Decision 4: Converge existing hidden caches into the shared contract and keep negative results reusable

  • Decision: Standardize existing local request-like caches, such as the finding primary related-entry cache, behind the shared contract and allow deterministic negative results like “no related entry” or “no next action” to be reused within one request.
  • Rationale: The repo already contains evidence that request-local reuse is useful, but it is unevenly applied. Converging on one contract avoids parallel caching patterns and still prevents repeated work when the correct result is the absence of a link or action.
  • Alternatives considered:
    • Leave existing local caches untouched and optimize only the worst pages: rejected because it would preserve multiple hidden patterns and make future adoption harder.
    • Cache only positive results: rejected because deterministic negative results can also drive repeated work and should be equally reusable when scope-stable.

Decision 5: Treat mutation freshness as an explicit family rule

  • Decision: Covered mutating flows must explicitly invalidate or bypass request-local reuse after business state changes within the same request.
  • Rationale: The spec requires “no stale within request ambiguity.” A clear family-level freshness rule is safer than assuming the existing code path order will always avoid stale derived values.
  • Alternatives considered:
    • Cache for the full request without exceptions: rejected because post-action state could become stale and misleading.
    • Disable reuse on every Livewire action: rejected because many actions still have deterministic pre- and post-action read phases where request-local reuse remains valuable.

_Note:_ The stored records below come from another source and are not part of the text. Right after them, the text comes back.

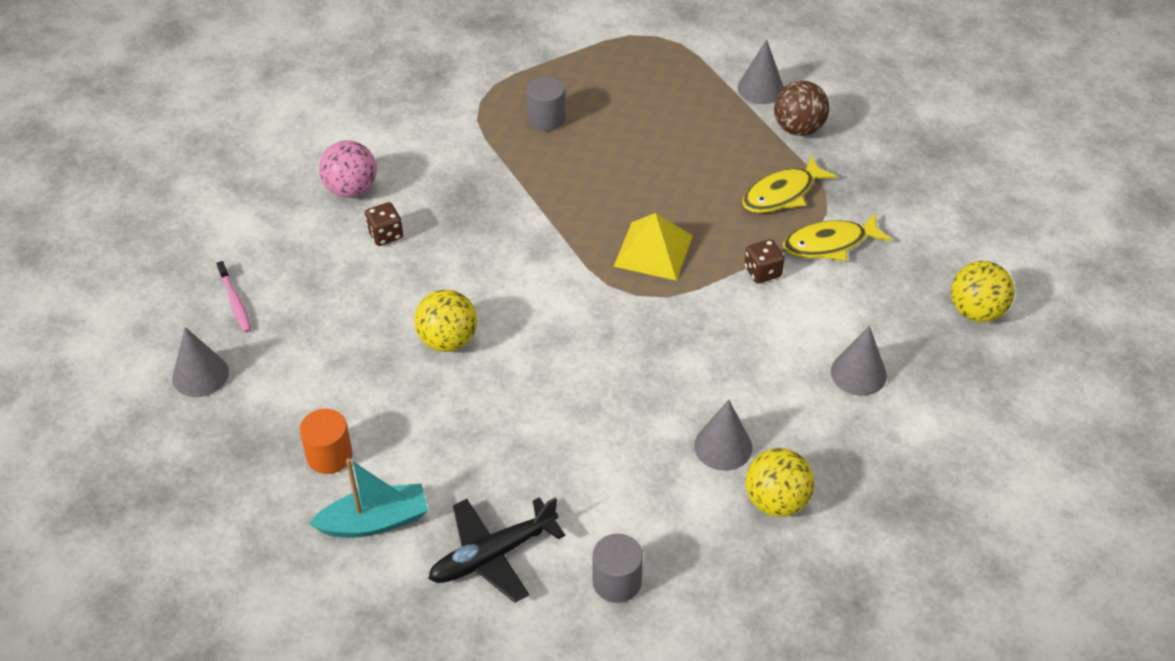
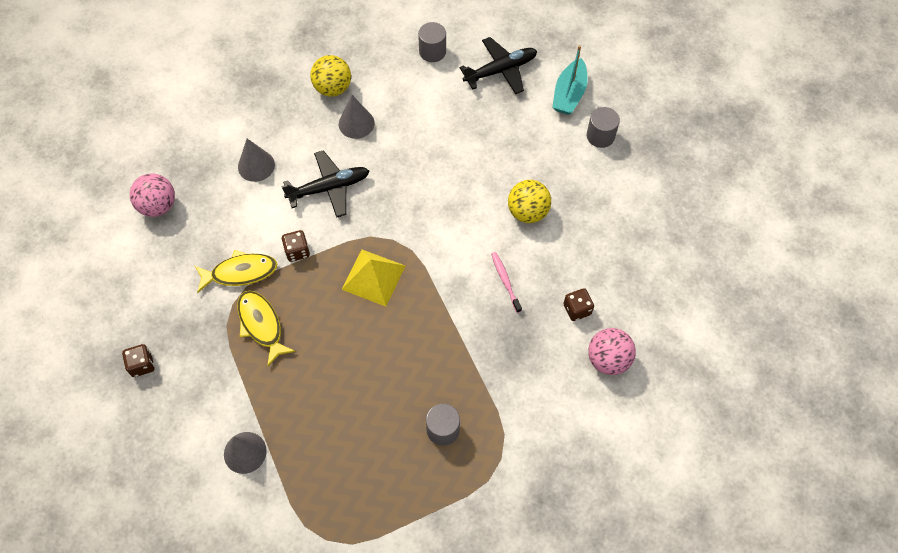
camera: 175 degrees left, 15 degrees up
grey cone [172,327,229,397] -> none
pink toothbrush [216,261,252,332] -> pink toothbrush moved to [491,252,522,313]
orange cylinder [300,409,353,474] -> grey cylinder [587,107,620,148]
turquoise boat [309,458,428,537] -> turquoise boat turned 60 degrees counterclockwise [552,45,588,115]
yellow fish [742,155,837,213] -> yellow fish turned 90 degrees counterclockwise [237,290,296,367]
brown ball [774,81,829,136] -> none
yellow ball [951,261,1015,322] -> pink ball [130,173,175,217]
none -> brown dice [122,344,154,377]
none -> black plane [281,150,369,217]

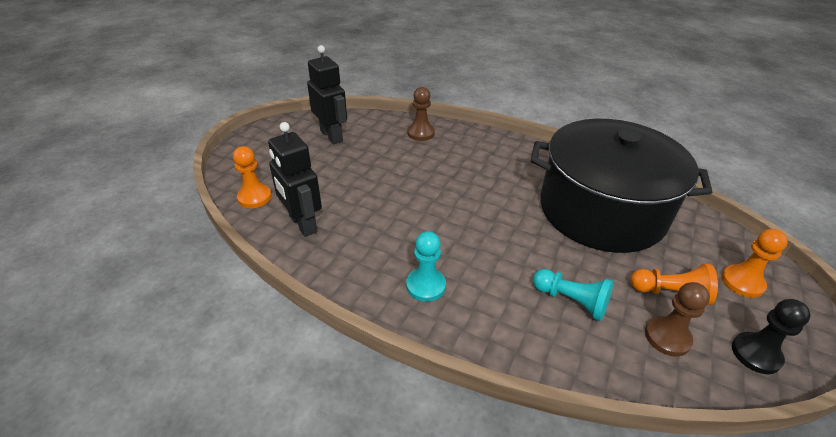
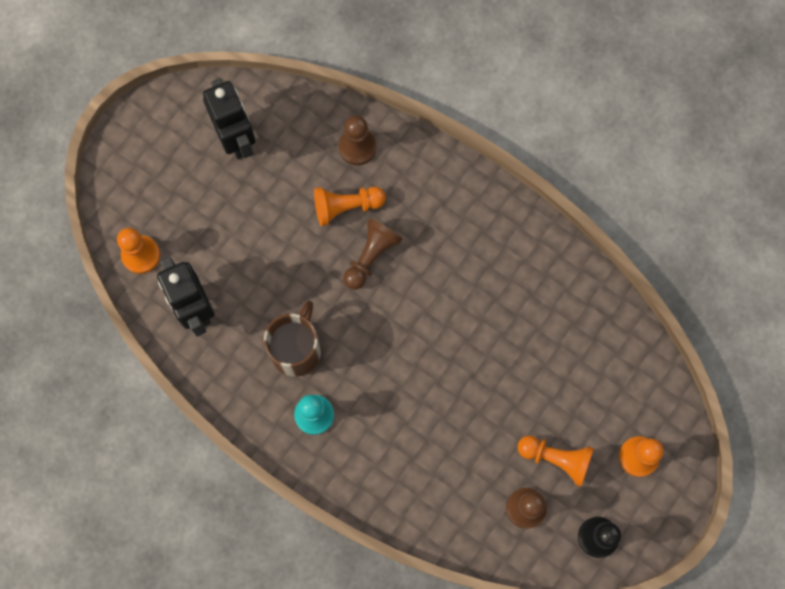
camera: 10 degrees right, 35 degrees up
black pot [531,119,712,253] -> none
turquoise pawn [533,269,613,321] -> none
none -> brown mug [264,301,321,377]
none -> orange pawn [314,186,386,226]
none -> brown pawn [343,218,402,289]

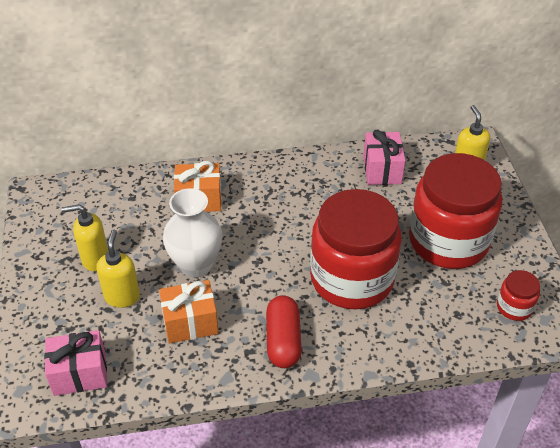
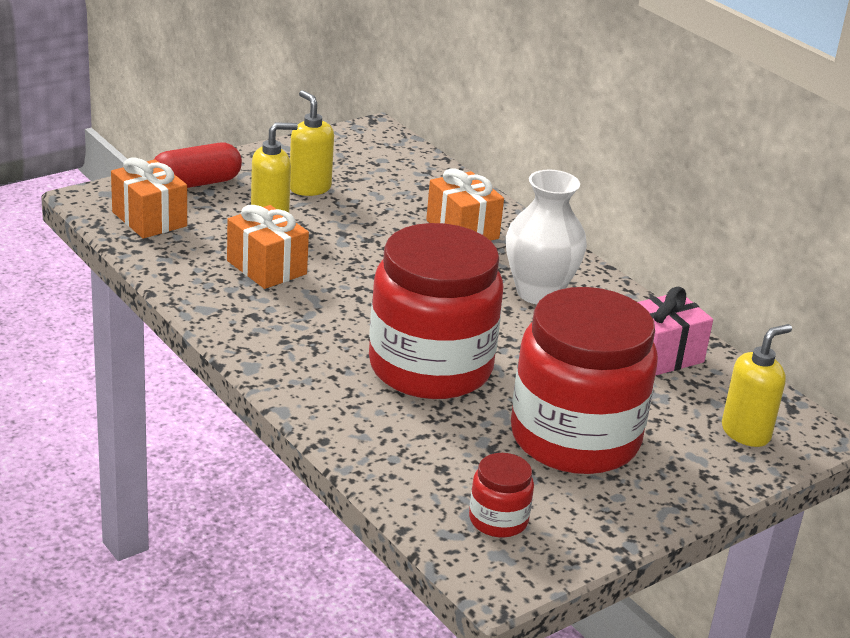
camera: 60 degrees right, 15 degrees down
pink gift [44,330,107,396] -> orange gift [111,158,187,239]
white vase [163,188,223,277] -> white vase moved to [506,170,587,304]
red capsule [266,295,302,368] -> red capsule moved to [154,143,242,188]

Decision 6: Test derivation-count behavior directly instead of proxying everything through query-count assertions

  • Decision: Validate the feature with focused unit and feature tests that prove one full derivation per request for representative covered families, plus explicit scope-safety and mutation-path tests.
  • Rationale: The repeated-cost problem is not just SQL chatter. It is repeated presenter and resolver work across closures and page fragments. Query-count assertions alone would miss important non-query work and would not prove freshness rules.
  • Alternatives considered:
    • Measure only query counts: rejected because the problem is broader than SQL and includes repeated in-memory translation and navigation assembly.
    • Rely on manual profiling only: rejected because this feature needs regression protection against future local cache drift.